What the exercise asks » Word-for-word transcription needed. Include every entry below but no pictures.

____

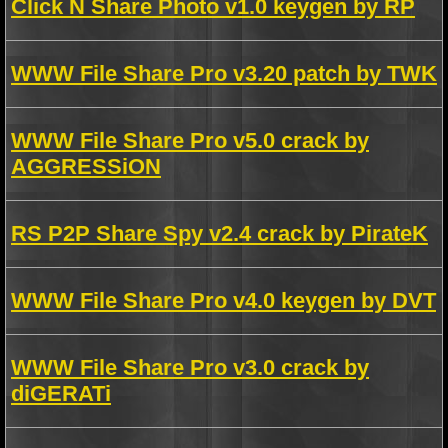
Click N Share Photo v1.0 keygen by RP
WWW File Share Pro v3.20 patch by TWK
WWW File Share Pro v5.0 crack by
AGGRESSiON
RS P2P Share Spy v2.4 crack by PirateK
WWW File Share Pro v4.0 keygen by DVT
WWW File Share Pro v3.0 crack by
diGERATi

____

Written solution »
Click N Share Photo v1.0 keygen by RP
WWW File Share Pro v3.20 patch by TWK
WWW File Share Pro v5.0 crack by
AGGRESSiON
RS P2P Share Spy v2.4 crack by PirateK
WWW File Share Pro v4.0 keygen by DVT
WWW File Share Pro v3.0 crack by
diGERATi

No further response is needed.